Intitolato al maresciallo Sebastiano D’Immè il Comando provinciale dei carabinieri di Como

Si è svolta questa mattina la cerimonia di intitolazione del Comando Provinciale dei Carabinieri di Como al maresciallo ordinario “Sebastiano D’Immè”, Medaglia d’Oro al Valor Militare alla Memoria, nel trentesimo anniversario del gesto eroico che lo portò alla morte. Il 6 luglio 1996, a Locate Varesino, durante un servizio affrontò con coraggio alcuni pericolosi malviventi armati di kalashnikov. Gravemente ferito nel conflitto a fuoco che ne conseguì, il sottoufficiale si spense il giorno dopo a soli 31 anni.
La cerimonia si è svolta alla presenza del comandante interregionale dei carabinieri “Pastrengo” Riccardo Galletta, del comandante della Legione Carabinieri “Lombardia”, Giuseppe De Riggi, del comandante provinciale di Como Francesco Falcone, del sottosegretario di Stato al Ministero dell’Interno Nicola Molteni e del prefetto di Como Corrado Conforto Galli, oltre che dei rappresentanti istituzionali di Regione, Provincia e Comune. Alla manifestazione hanno preso parte, con i rispettivi Labari, gli esponenti dell’Associazione Nazionale Carabinieri e delle associazioni combattentistiche e d’arma. All’evento erano presenti la vedova e la madre di Sebastiano d’Immè, assieme ad altri familiari.
Nella via antistante il Comando Provinciale, è stato schierato un Reparto d’Onore, composto dalla Fanfara del 3° Reggimento Carabinieri “Lombardia”, da un Picchetto d’Onore di Carabinieri in Grande Uniforme Speciale e da un plotone di comandanti di Stazione. Tra le fasi solenni della cerimonia, il momento in cui è stata scoperta la lapide commemorativa, posta all’ingresso della caserma, che da oggi porta ufficialmente il nome del maresciallo ordinario Sebastiano D’Immè. Un gesto dal forte valore simbolico, a cui è seguita la benedizione della targa, impartita da monsignor Ivan Salvadori, vicario generale della Diocesi di Como.
Nella motivazione della Medaglia d’Oro al Valor Militare alla Memoria, D’Immè viene descritto come “Fulgido esempio di elette virtù militari e di altissimo senso del dovere, spinto fino all’estremo sacrificio”.

◆ **DETTAGLI DEL COMPITO**:
Nel testo sull'intitolazione del Comando provinciale di Como, quanti anni aveva Sebastiano D'Immè quando morì? Le righe provengono da una fonte diversa dal testo.

◆ **DATI IN ESAME**:
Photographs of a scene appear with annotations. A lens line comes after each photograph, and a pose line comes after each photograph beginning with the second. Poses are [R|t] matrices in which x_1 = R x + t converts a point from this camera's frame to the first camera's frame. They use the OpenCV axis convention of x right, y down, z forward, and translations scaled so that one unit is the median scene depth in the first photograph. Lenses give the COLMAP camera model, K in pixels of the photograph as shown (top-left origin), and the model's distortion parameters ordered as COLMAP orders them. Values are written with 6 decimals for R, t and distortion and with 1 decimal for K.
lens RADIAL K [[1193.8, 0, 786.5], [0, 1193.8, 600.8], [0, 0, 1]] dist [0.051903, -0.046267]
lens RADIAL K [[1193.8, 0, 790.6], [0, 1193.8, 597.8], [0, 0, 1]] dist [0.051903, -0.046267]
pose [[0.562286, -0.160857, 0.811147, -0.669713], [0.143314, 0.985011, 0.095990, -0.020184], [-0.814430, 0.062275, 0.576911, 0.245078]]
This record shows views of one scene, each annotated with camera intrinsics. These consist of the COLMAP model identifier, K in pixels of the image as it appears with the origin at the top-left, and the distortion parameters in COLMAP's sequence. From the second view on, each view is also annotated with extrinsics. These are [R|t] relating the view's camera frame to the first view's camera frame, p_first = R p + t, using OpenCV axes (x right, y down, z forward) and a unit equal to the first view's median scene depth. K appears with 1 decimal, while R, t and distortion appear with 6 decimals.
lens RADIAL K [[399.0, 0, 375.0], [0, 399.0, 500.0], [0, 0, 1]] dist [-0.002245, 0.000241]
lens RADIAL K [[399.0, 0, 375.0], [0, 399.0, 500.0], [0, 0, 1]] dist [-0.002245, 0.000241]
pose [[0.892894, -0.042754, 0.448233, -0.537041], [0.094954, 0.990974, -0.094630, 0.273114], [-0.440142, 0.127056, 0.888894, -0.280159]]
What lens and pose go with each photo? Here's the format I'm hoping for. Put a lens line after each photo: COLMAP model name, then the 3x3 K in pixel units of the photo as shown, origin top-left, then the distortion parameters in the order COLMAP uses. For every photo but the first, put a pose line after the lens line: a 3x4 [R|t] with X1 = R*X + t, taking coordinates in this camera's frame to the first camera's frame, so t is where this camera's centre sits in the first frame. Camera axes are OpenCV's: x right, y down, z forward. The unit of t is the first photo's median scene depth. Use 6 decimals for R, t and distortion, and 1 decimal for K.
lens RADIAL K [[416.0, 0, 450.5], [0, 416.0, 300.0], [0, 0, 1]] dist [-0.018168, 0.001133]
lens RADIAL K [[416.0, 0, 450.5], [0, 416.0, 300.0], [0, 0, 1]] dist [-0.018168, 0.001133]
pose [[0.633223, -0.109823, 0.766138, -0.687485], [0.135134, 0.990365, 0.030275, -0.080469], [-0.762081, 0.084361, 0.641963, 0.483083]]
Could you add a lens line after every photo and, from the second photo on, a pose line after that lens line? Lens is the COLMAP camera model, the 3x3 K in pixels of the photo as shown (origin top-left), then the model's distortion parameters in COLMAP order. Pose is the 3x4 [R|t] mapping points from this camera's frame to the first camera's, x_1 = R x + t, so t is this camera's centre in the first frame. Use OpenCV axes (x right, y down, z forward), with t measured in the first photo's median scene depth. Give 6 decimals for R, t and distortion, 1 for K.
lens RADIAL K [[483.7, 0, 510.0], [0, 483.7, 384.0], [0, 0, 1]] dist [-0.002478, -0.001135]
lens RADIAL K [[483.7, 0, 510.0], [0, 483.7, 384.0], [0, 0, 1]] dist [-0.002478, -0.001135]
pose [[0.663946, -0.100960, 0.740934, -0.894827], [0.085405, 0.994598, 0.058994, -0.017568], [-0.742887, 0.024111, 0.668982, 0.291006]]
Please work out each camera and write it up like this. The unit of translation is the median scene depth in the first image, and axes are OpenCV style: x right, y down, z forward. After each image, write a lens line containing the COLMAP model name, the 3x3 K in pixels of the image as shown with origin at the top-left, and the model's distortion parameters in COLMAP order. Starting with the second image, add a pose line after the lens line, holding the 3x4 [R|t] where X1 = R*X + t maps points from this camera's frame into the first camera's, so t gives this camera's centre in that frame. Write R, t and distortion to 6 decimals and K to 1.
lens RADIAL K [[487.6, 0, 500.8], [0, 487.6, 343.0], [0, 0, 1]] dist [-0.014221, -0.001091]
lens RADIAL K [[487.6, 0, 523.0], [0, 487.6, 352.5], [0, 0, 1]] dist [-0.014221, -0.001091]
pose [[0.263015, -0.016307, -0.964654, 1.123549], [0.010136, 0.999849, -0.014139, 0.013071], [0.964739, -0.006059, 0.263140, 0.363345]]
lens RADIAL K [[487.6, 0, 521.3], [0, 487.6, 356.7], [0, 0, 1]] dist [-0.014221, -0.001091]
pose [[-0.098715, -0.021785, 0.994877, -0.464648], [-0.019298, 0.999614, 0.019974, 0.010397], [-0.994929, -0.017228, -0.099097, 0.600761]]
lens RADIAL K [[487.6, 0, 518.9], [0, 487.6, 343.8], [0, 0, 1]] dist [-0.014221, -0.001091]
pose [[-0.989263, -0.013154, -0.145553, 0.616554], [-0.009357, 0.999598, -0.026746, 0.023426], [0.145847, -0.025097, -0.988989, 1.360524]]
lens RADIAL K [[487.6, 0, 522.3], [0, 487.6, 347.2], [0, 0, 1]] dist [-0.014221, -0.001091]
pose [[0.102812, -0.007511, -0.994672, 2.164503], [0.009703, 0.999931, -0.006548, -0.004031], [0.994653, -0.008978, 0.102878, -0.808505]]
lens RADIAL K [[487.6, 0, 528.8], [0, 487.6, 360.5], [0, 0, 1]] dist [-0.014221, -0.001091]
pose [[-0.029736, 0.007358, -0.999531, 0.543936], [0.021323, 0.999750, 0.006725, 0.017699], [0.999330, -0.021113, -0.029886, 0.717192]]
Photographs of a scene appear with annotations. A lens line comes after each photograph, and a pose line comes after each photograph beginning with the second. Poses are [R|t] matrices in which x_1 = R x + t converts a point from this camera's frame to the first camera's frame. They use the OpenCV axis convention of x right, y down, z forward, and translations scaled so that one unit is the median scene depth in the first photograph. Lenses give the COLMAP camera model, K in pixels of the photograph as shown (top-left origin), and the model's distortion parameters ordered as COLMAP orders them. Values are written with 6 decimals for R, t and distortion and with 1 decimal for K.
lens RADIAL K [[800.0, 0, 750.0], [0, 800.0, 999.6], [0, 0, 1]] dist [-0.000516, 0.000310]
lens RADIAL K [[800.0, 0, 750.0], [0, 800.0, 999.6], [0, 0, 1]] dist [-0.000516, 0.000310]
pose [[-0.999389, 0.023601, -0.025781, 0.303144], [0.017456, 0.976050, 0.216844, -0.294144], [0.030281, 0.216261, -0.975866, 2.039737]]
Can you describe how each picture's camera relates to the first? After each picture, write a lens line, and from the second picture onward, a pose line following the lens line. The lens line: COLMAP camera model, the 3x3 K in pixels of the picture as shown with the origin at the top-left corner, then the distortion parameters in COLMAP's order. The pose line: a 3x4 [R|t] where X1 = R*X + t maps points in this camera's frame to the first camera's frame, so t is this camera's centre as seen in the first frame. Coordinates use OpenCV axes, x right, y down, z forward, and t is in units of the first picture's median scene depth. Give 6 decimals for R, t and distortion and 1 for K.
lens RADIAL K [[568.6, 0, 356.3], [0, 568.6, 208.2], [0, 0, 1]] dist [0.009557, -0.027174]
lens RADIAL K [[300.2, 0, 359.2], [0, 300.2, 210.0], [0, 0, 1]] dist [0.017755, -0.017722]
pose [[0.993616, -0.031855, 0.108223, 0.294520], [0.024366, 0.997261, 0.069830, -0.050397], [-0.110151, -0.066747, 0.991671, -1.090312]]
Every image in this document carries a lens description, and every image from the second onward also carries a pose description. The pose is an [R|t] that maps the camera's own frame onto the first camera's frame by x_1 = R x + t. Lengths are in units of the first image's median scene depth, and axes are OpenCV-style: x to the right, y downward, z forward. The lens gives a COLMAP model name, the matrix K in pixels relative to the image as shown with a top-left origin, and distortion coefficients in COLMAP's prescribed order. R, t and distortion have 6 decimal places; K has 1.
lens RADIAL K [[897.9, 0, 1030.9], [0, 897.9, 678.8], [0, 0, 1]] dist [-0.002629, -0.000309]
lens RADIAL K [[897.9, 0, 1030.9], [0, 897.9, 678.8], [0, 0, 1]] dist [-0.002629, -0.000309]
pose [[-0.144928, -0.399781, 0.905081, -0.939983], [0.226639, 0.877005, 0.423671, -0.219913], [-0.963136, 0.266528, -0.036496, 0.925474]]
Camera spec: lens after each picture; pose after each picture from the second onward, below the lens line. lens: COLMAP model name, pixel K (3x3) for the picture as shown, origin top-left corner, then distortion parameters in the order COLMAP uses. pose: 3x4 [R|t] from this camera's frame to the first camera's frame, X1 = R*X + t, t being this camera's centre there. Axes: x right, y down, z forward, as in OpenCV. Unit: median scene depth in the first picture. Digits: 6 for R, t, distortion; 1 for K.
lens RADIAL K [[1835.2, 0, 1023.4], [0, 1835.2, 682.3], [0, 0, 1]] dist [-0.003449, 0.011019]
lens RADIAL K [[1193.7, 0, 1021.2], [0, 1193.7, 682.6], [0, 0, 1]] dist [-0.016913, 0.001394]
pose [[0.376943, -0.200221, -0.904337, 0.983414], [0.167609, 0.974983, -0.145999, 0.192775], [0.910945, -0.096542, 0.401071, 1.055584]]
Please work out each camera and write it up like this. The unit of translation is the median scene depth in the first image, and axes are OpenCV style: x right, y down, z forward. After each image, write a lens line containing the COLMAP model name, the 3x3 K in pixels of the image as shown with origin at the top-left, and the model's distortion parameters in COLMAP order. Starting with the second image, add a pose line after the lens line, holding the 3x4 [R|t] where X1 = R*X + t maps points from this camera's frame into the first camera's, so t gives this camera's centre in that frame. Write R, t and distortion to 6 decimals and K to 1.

◆ **COMPITO SVOLTO**:
Aveva 31 anni.